Ponad 3,6 promila alkoholu wykazało badanie 28-letniego kierowcy osobowego bmw. Nietrzeźwy kierujący utracił panowanie nad kierowanym pojazdem, doprowadzając do dachowania samochodu. Teraz, oprócz spowodowania kolizji, odpowie także za kierowanie w stanie nietrzeźwości, za co kodeks karny przewiduje karę do 3 lat więzienia.
Wypadek, który mógł skończyć się tragicznie
Do zdarzenia doszło w sobotę, 23 października, przed godziną 22:00. Policjanci, którzy przybyli na miejsce, zastali całkowicie zniszczony pojazd BMW. Mężczyzna, mimo poważnych uszkodzeń samochodu, na szczęście nie odniósł poważnych obrażeń. Zaledwie chwilę przed dachowaniem spowodował również kolizję z innym pojazdem, Volkswagenem. Po przebadaniu przez funkcjonariuszy okazało się, że kierowca miał w organizmie ponad 3,6 promila alkoholu.
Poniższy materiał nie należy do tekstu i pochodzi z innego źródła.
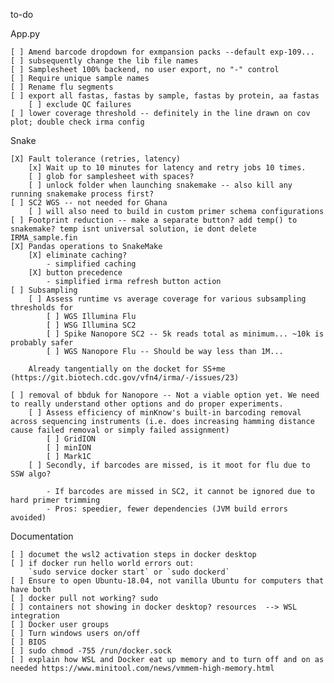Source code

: to-do

App.py

    [ ] Amend barcode dropdown for exmpansion packs --default exp-109...
    [ ] subsequently change the lib file names
    [ ] Samplesheet 100% backend, no user export, no "-" control
    [ ] Require unique sample names
    [ ] Rename flu segments
    [ ] export all fastas, fastas by sample, fastas by protein, aa fastas
        [ ] exclude QC failures
    [ ] lower coverage threshold -- definitely in the line drawn on cov plot; double check irma config
Snake

    [X] Fault tolerance (retries, latency)
        [x] Wait up to 10 minutes for latency and retry jobs 10 times.
        [ ] glob for samplesheet with spaces?
        [ ] unlock folder when launching snakemake -- also kill any running snakemake process first?
    [ ] SC2 WGS -- not needed for Ghana
        [ ] will also need to build in custom primer schema configurations
    [ ] Footprint reduction -- make a separate button? add temp() to snakemake? temp isnt universal solution, ie dont delete IRMA_sample.fin
    [X] Pandas operations to SnakeMake
	    [X] eliminate caching?
            - simplified caching
	    [X] button precedence
            - simplified irma refresh button action
    [ ] Subsampling
        [ ] Assess runtime vs average coverage for various subsampling thresholds for
	        [ ] WGS Illumina Flu
	        [ ] WSG Illumina SC2
	        [ ] Spike Nanopore SC2 -- 5k reads total as minimum... ~10k is probably safer 
	        [ ] WGS Nanopore Flu -- Should be way less than 1M... 
	    
        Already tangentially on the docket for SS+me (https://git.biotech.cdc.gov/vfn4/irma/-/issues/23)

    [ ] removal of bbduk for Nanopore -- Not a viable option yet. We need to really understand other options and do proper experiments.
	    [ ] Assess efficiency of minKnow's built-in barcoding removal across sequencing instruments (i.e. does increasing hamming distance cause failed removal or simply failed assignment)
		    [ ] GridION
		    [ ] minION
		    [ ] Mark1C
	    [ ] Secondly, if barcodes are missed, is it moot for flu due to SSW algo?
	    
            - If barcodes are missed in SC2, it cannot be ignored due to hard primer trimming
	        - Pros: speedier, fewer dependencies (JVM build errors avoided)

Documentation

    [ ] documet the wsl2 activation steps in docker desktop
    [ ] if docker run hello world errors out:
        `sudo service docker start` or `sudo dockerd`
    [ ] Ensure to open Ubuntu-18.04, not vanilla Ubuntu for computers that have both
    [ ] docker pull not working? sudo
    [ ] containers not showing in docker desktop? resources  --> WSL integration 
    [ ] Docker user groups
    [ ] Turn windows users on/off
    [ ] BIOS
    [ ] sudo chmod -755 /run/docker.sock
    [ ] explain how WSL and Docker eat up memory and to turn off and on as needed https://www.minitool.com/news/vmmem-high-memory.html 

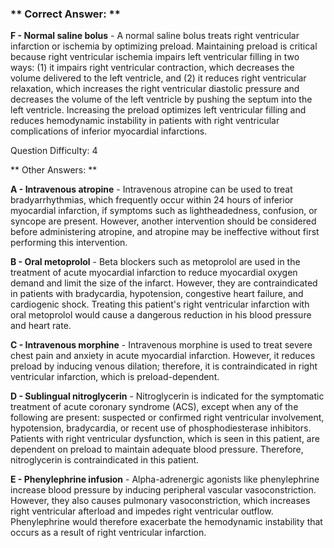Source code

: ### ** Correct Answer: **

**F - Normal saline bolus** - A normal saline bolus treats right ventricular infarction or ischemia by optimizing preload. Maintaining preload is critical because right ventricular ischemia impairs left ventricular filling in two ways: (1) it impairs right ventricular contraction, which decreases the volume delivered to the left ventricle, and (2) it reduces right ventricular relaxation, which increases the right ventricular diastolic pressure and decreases the volume of the left ventricle by pushing the septum into the left ventricle. Increasing the preload optimizes left ventricular filling and reduces hemodynamic instability in patients with right ventricular complications of inferior myocardial infarctions.

Question Difficulty: 4

** Other Answers: **

**A - Intravenous atropine** - Intravenous atropine can be used to treat bradyarrhythmias, which frequently occur within 24 hours of inferior myocardial infarction, if symptoms such as lightheadedness, confusion, or syncope are present. However, another intervention should be considered before administering atropine, and atropine may be ineffective without first performing this intervention.

**B - Oral metoprolol** - Beta blockers such as metoprolol are used in the treatment of acute myocardial infarction to reduce myocardial oxygen demand and limit the size of the infarct. However, they are contraindicated in patients with bradycardia, hypotension, congestive heart failure, and cardiogenic shock. Treating this patient's right ventricular infarction with oral metoprolol would cause a dangerous reduction in his blood pressure and heart rate.

**C - Intravenous morphine** - Intravenous morphine is used to treat severe chest pain and anxiety in acute myocardial infarction. However, it reduces preload by inducing venous dilation; therefore, it is contraindicated in right ventricular infarction, which is preload-dependent.

**D - Sublingual nitroglycerin** - Nitroglycerin is indicated for the symptomatic treatment of acute coronary syndrome (ACS), except when any of the following are present: suspected or confirmed right ventricular involvement, hypotension, bradycardia, or recent use of phosphodiesterase inhibitors. Patients with right ventricular dysfunction, which is seen in this patient, are dependent on preload to maintain adequate blood pressure. Therefore, nitroglycerin is contraindicated in this patient.

**E - Phenylephrine infusion** - Alpha-adrenergic agonists like phenylephrine increase blood pressure by inducing peripheral vascular vasoconstriction. However, they also causes pulmonary vasoconstriction, which increases right ventricular afterload and impedes right ventricular outflow. Phenylephrine would therefore exacerbate the hemodynamic instability that occurs as a result of right ventricular infarction.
Apel policji o odpowiedzialność na drodze
- będąc pod wpływem alkoholu, nasza uwaga jest rozproszona, a reakcje opóźnione;
- nie potrafimy właściwie ocenić odległości, a wyobraźnia namawia do brawury;
- mamy problemy z koordynacją ruchową, a zdolność szybkiego podejmowania decyzji zawodzi;
- możemy być nadmiernie pobudzeni lub wręcz przeciwnie, senni;
- następują zmiany w postrzeganiu rzeczywistości.
To wszystko powoduje, że nie powinniśmy igrać z losem i absolutnie nie wsiadać za kierownicę będąc pod wpływem alkoholu. Pamiętajmy, nietrzeźwi kierowcy stwarzają zagrożenie nie tylko dla siebie, ale również dla innych użytkowników dróg. Pijani kierowcy w konfrontacji z poruszającymi się prawidłowo uczestnikami ruchu drogowego, mogą być przyczyną tragicznych w skutkach wypadków drogowych.
Ponadto jazda w stanie nietrzeźwości niesie za sobą nie tylko konsekwencje prawne, ale przede wszystkim ryzyko spowodowania tragicznego wypadku, którego skutki zdrowotne, psychiczne i moralne mogą okazać się nieodwracalne i towarzyszyć sprawcy przez resztę życia.